Atherton reiterated his claim that he used dirt on his fingers during the Lord's Test solely to keep one side of the ball dry and if his palms were sweating in front of the cameras yesterday, he refrained from dipping his hand into his trouser pocket. When the cameras caught him doing this at Lord's, he said: 'It was not with the intention of altering the ball in any way.'
Atherton, flanked by two Lancashire committee members, read from a prepared statement before fielding a battery of questions. The one regret he had, he wrote and said, was in not telling the International Cricket Council match referee, Peter Burge, 'straight away' that he had dirt in his pocket. 'I should have come clean straight away,' Atherton said.
So why didn't he? 'I was concerned, as I said last week, about misrepresention. However, I am totally regretful and I've duly been punished, both by a fine and by the weight of public and media scrutiny. We all make mistakes in life, but I am not dishonest.
'I even took my trousers into the initial meeting with Peter Burge and offered them for inspection. He asked me if I had any resin in my pocket. I said no. He asked me if I had any other substance in my pocket. I said no.

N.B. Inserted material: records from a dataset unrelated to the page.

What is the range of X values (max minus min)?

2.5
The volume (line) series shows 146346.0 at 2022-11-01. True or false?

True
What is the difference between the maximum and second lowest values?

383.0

This was obviously my mistake. I was thinking of things like Vaseline and lip salve and I confirmed to Mr Burge that there was absolutely no artificial substance of any kind in my pocket.'
Atherton revealed that he had been away for three days in Cheshire and the Lake District - deliberately avoiding newspapers, radio and television - and that his objective had been to clear his head and not come to any hasty decision over whether to resign. Had he seriously thought about resignation during that period? 'Yes,' Atherton replied. However, he decided to carry on firstly after making a telephone call to his chairman of selectors, Raymond Illingworth, who reconfirmed his earlier public support. 'Had he thought otherwise, I would have resigned,' Atherton said.

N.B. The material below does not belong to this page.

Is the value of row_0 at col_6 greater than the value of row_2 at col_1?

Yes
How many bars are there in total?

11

'The only reasons for going then would have been to bow to the press and media clamour, and if I felt I was unable to do my job properly in the next Test match at Headingley. There are those who believe in me and those who do not, but at the end of the day I know what I did and that's why I don't intend to resign. I will only consider it if we play like we did at Lord's and get hammered 3-0. It is right that the captain stands or falls by results.'
Atherton also confirmed that he does not intend to take any legal action against those, including the BBC correspondent, who have openly accused him of at least attempting to tamper with the ball in an infringement of Law 42 (Unfair Play), if not succeeding.
Clearly, if there is one thing worse than a cheat, it is a failed cheat. 'I don't feel suing anyone does the game any credit,' he said, doubtless reflecting that his own loss of credit in the integrity department may never be fully rescued.
However, Atherton did confirm (as he should have done last weekend) that he used to use dirt in his pocket to dry the ball when he bowled his leg-spinners. 'I never attempted to disguise my actions at Lord's and if you look at other spinners - Ian Salisbury in particular - they are forever rubbing their hands in the dirt to keep them dry and maintain their grip.
'There is nothing in the rules to say I can't carry dirt in my pocket and I was very open about what I was doing at Lord's. However, if it's hot and sticky at Headingley then I'll be rubbing my hands on the ground to keep them dry.'
Atherton will not, he says, be making any further public comments, but the media scrutiny will not go away just yet and it might be as well to have his trouser pockets sewn up for Headingley.
Whether the majority of people believe him or not, one former Test player, and a self-confessed tamperer, said yesterday: 'If he had been intending to cheat, he would have had to have put in a bloody sight more work on that ball than anything we saw on TV.'
However, some of the dirt is bound to stick, as Atherton is well aware. 'Everyone's remembered for something,' he said 'and this will be my epitaph.' It is down to Atherton's strength of character as to how long it is before the words are chiselled on to his tombstone.